Question

I was looking for rake tasks that would help me track down syntax errors, and I came across haml --check as a possible solution for double checking haml files. Unfortunately, when I passed it this broken example, haml says the syntax is OK.

Have I misunderstood the purpose of haml --check or is this feature not fully implemented?

I suppose I should mention I'm using Haml/Sass 3.0.25 (Classy Cassidy), rails 3.0.3, ruby 1.9.2p0, and Mac 10.6.6.

$ haml --check /tmp/edit.html.haml
Syntax OK

#/tmp/edit.html.haml
- content_for :head do
  = include_javascripts :aspects

#aspect_edit_pane
  #facebox_header
    %h4
      = @aspect
      .description
        = t('contacts', :count =>@aspect_contacts.count)}

The last character (curly brace) should trigger a syntax error, it certainly does when the template is executed as part of a request:

ActionView::Template::Error (compile error 
    /usr/local/app/diaspora/app/views/aspects/edit.html.haml:13: 
    syntax error, unexpected '}', expecting ')'
Was it helpful?

Solution

Maybe because -c, --check Just check syntax, don't evaluate.

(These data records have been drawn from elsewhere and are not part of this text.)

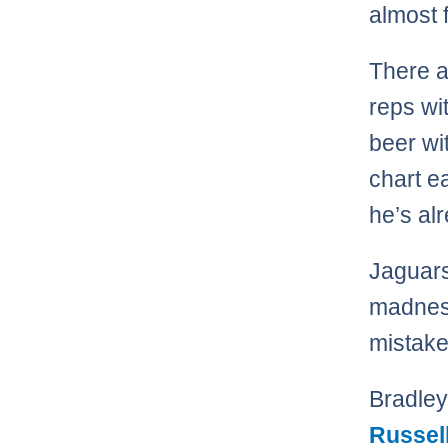
almost 
There a
reps wi
beer wi
chart e
he’s al
Jaguars
madness
mistake
Bradley
Russel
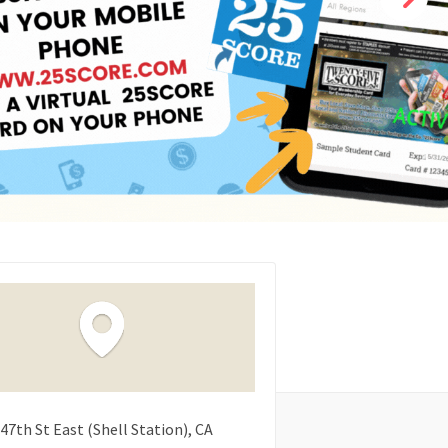
47th St East (Shell Station)
CA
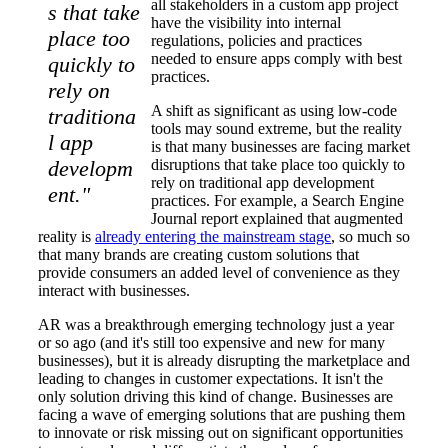
all stakeholders in a custom app project
s that take
have the visibility into internal
place too
regulations, policies and practices
needed to ensure apps comply with best
quickly to
practices.
rely on
A shift as significant as using low-code
traditiona
tools may sound extreme, but the reality
l app
is that many businesses are facing market
developm
disruptions that take place too quickly to
rely on traditional app development
ent."
practices. For example, a Search Engine
Journal report explained that augmented
reality is
already entering the mainstream stage
, so much so
that many brands are creating custom solutions that
provide consumers an added level of convenience as they
interact with businesses.
AR was a breakthrough emerging technology just a year
or so ago (and it's still too expensive and new for many
businesses), but it is already disrupting the marketplace and
leading to changes in customer expectations. It isn't the
only solution driving this kind of change. Businesses are
facing a wave of emerging solutions that are pushing them
to innovate or risk missing out on significant opportunities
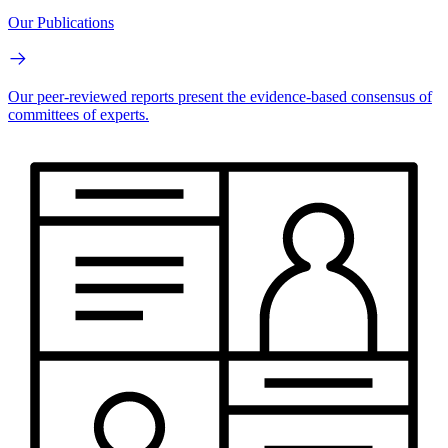
Our Publications
Our peer-reviewed reports present the evidence-based consensus of
committees of experts.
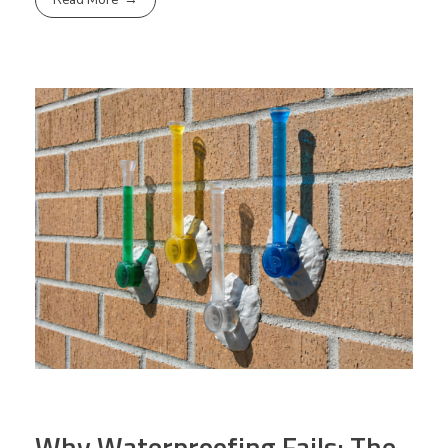
Read More
Why Waterproofing Fails: The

Guess: it checks just the haml syntax and doesn't evaluate inline ruby.

--edit

This probably needs some more testing but I got it working on simple haml files :)

haml --debug newsletter.html.haml 2> /dev/null | sed '$d' | ruby -c

In theory:

Haml prints out the precompiled Ruby source (and error messages in the end), we try to get just the ruby part and check the syntax.